Paired box coordinates:
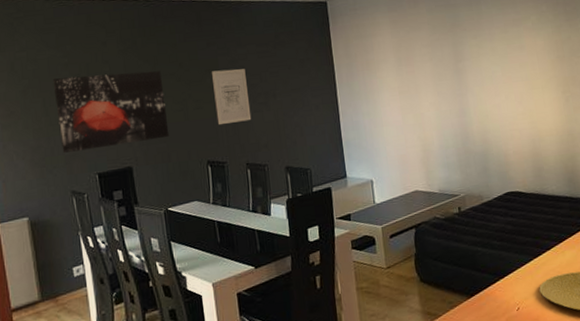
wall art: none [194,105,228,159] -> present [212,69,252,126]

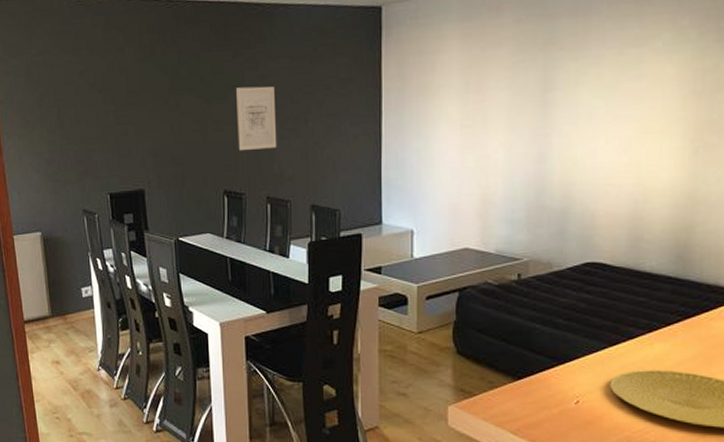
wall art: present [53,71,170,154] -> none [68,84,185,170]

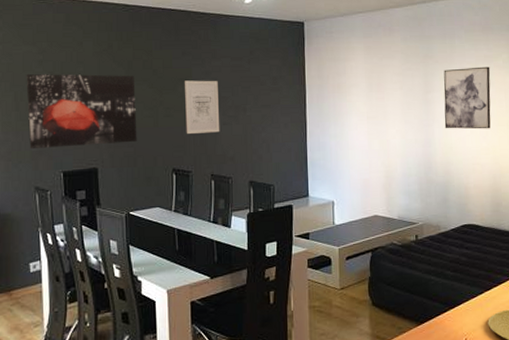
wall art: none [68,84,185,170] -> present [26,73,137,149]
wall art: none [567,51,643,139] -> present [443,66,491,129]

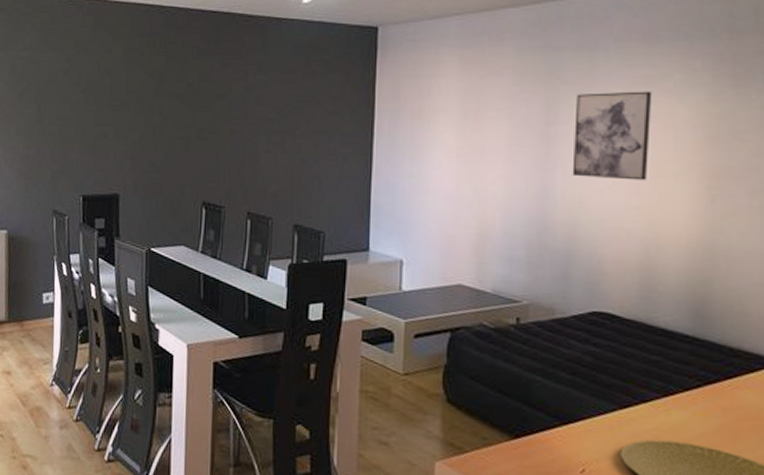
wall art: present [26,73,137,149] -> none [50,83,166,168]
wall art: present [185,80,220,135] -> none [220,97,263,163]

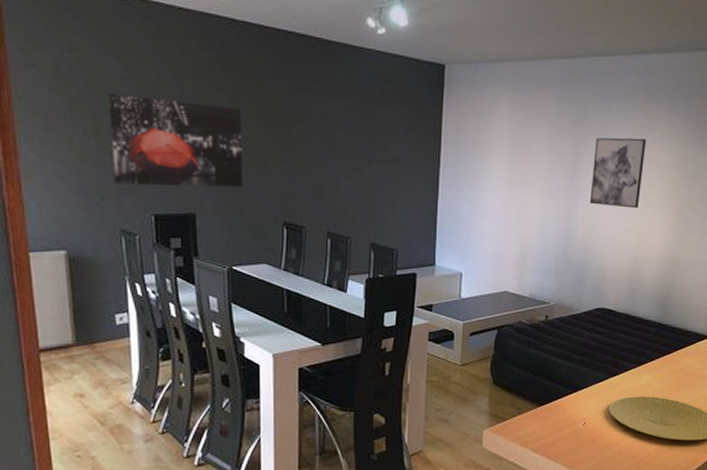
wall art: none [50,83,166,168] -> present [108,92,243,188]

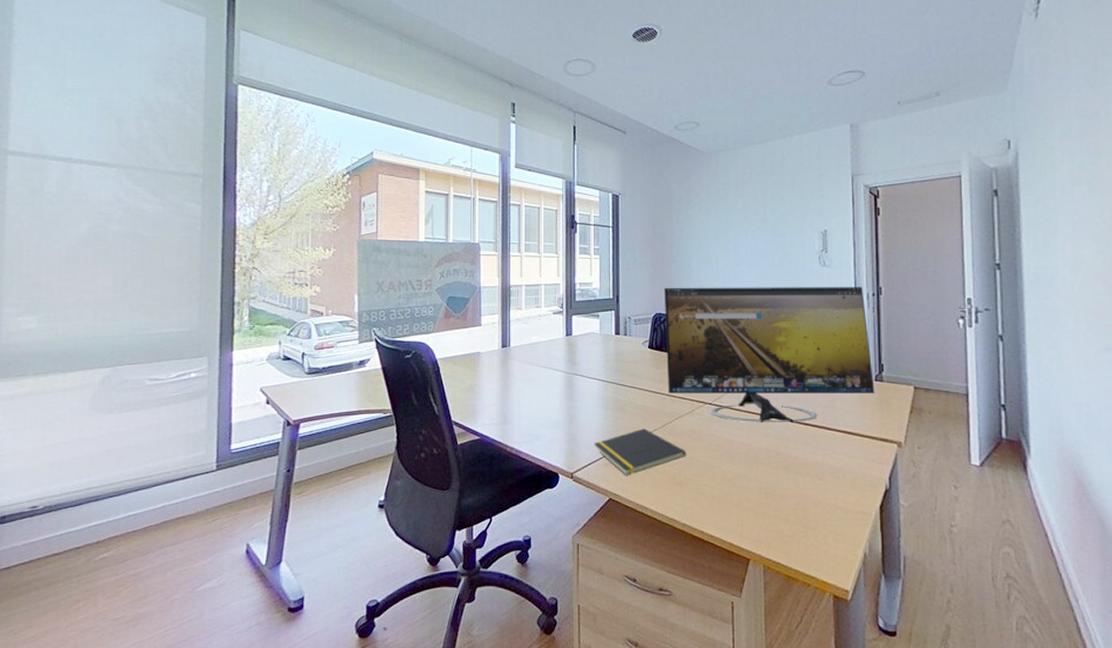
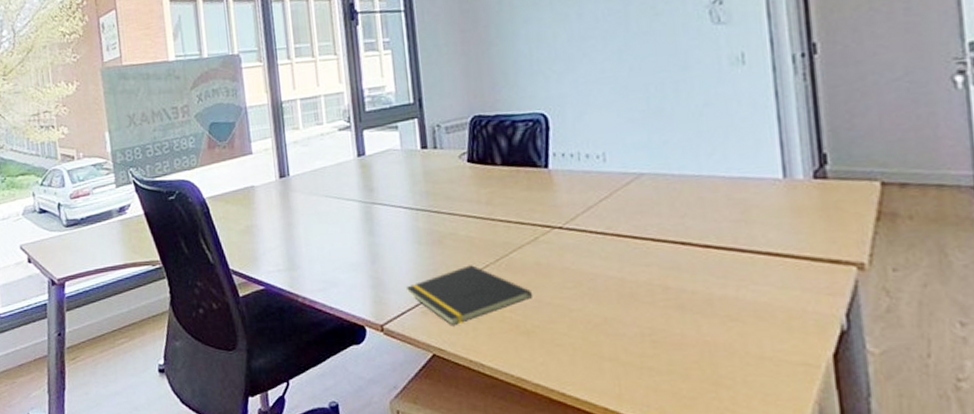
computer monitor: present [664,287,875,423] -> none [483,46,815,249]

Your goal → Only text belongs in the copy: repeat each line of the data exactly and leave out the pictures.

Output of the task →
wall art: none [194,105,228,159] -> present [212,69,252,126]

wall art: present [53,71,170,154] -> none [68,84,185,170]

wall art: none [68,84,185,170] -> present [26,73,137,149]
wall art: none [567,51,643,139] -> present [443,66,491,129]

wall art: present [26,73,137,149] -> none [50,83,166,168]
wall art: present [185,80,220,135] -> none [220,97,263,163]

wall art: none [50,83,166,168] -> present [108,92,243,188]

computer monitor: present [664,287,875,423] -> none [483,46,815,249]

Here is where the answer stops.